99% of all XP systems are completely dissociated from the game world. (The exception would be the RQ-style systems where using a skill or practicing a skill gives you the opportunity to improve it, but those are the rare fruit on the RPG tree.)
This means that XP systems do not generally exist to model any kind of actual learning process in the world. They exist to:
(1) Provide a convenient abstraction of learning, which is
(2) Tied to a reward mechanism which focuses the players on what they're supposed to be doing.

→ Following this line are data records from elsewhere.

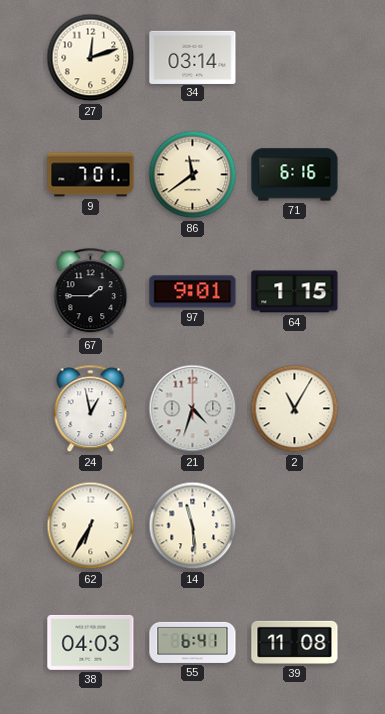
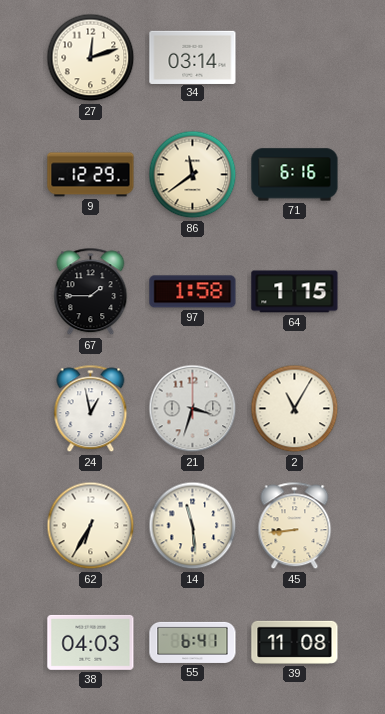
9: 7:01 -> 12:29
97: 9:01 -> 1:58
21: 4:33 -> 3:33
45: none -> 8:44
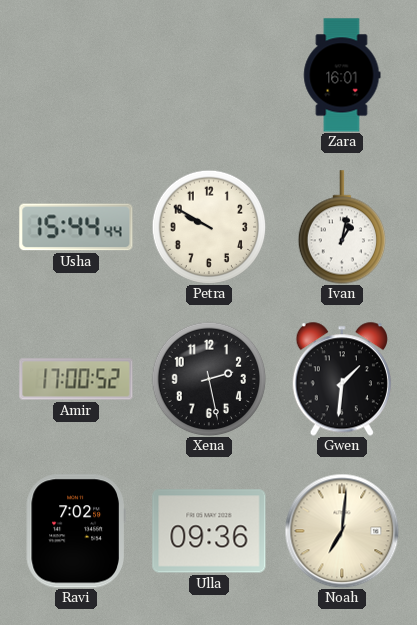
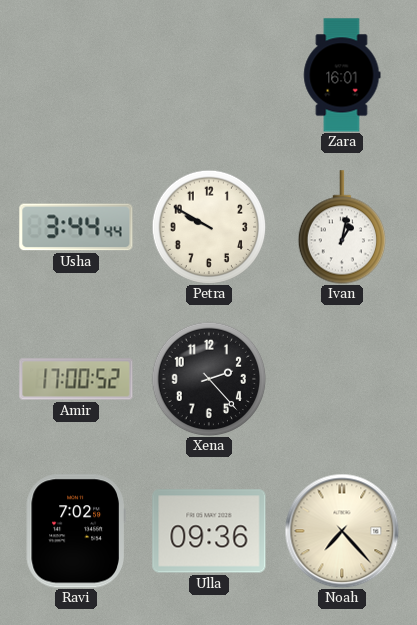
Usha: 15:44 -> 3:44
Xena: 2:28 -> 2:23
Gwen: 1:31 -> none
Noah: 7:01 -> 7:23
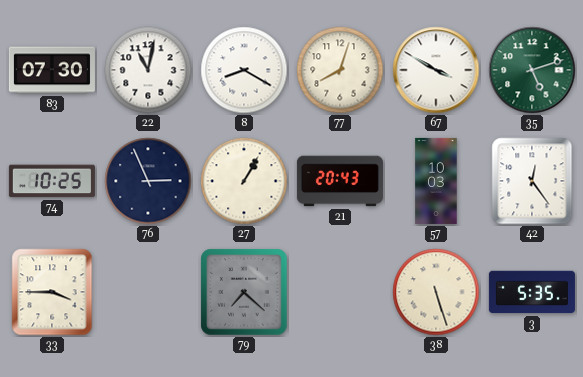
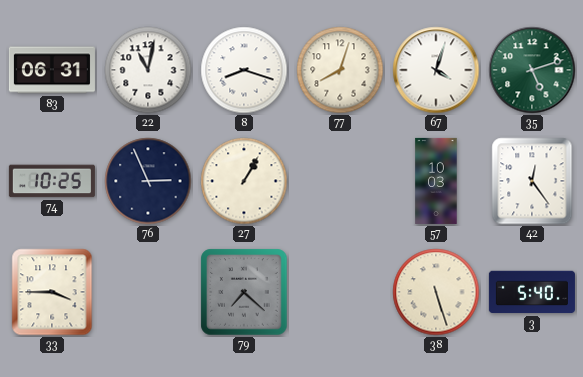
83: 07:30 -> 06:31
8: 8:20 -> 8:18
67: 3:50 -> 4:03
21: 20:43 -> none
3: 5:35 -> 5:40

The default mode of D&D is exploration, treasure-hunting, and the slaying of monsters. Traditionally, therefore, most of the detail in the XP system focuses on exploration, treasure-hunting, and the slaying of monsters.
Where else are the ratlings going to get their dung bombs?
I've never seen anyone that plays this way.
You've never seen a scenario in which the necromancer is going to complete his evil ritual at the stroke of twelve midnight?
I'm calling shenanigans.
In general, analyzing this as some sort of x-for-y relationship that the characters can recognize in their own lives is like saying that parents in D&D-Land roll 3d6 to determine the ability scores of their children.
Sort of like how everyone ASSUMES that in an RPG, people use the bathroom. But even when you explore dungeons, you never find latrines or bedrooms. Even in published modules.
Rappan Athuk has a bathroom on Level 1.
And I do make a point of including outhouses, sewer accesses, expensive indoor plumbing, chamberpots, dung heaps, latrine trenches, and the like.